● **Aim of the exercise**
If a line in the records below holds the word "token", copy it.

[Data supplied — start]

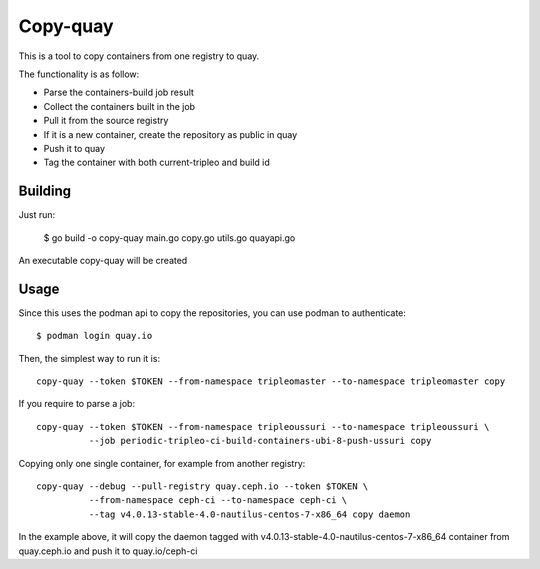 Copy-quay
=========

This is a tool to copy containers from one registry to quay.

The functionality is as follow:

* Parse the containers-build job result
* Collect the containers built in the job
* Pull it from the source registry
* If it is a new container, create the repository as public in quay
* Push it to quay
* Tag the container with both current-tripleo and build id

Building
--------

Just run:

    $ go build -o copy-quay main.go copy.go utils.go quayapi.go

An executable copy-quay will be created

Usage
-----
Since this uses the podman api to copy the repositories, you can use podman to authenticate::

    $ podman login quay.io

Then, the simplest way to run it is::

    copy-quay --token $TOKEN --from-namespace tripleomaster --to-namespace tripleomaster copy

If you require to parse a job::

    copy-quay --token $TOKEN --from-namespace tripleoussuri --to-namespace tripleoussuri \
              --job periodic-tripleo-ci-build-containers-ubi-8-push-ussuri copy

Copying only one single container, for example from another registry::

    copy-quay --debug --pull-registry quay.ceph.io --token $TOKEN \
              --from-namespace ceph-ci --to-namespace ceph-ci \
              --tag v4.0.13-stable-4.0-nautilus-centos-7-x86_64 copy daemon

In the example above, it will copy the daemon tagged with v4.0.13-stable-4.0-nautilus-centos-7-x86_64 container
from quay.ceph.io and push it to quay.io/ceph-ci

[Data supplied — finish]

● **Answer section**
    copy-quay --token $TOKEN --from-namespace tripleomaster --to-namespace tripleomaster copy
    copy-quay --token $TOKEN --from-namespace tripleoussuri --to-namespace tripleoussuri \
    copy-quay --debug --pull-registry quay.ceph.io --token $TOKEN \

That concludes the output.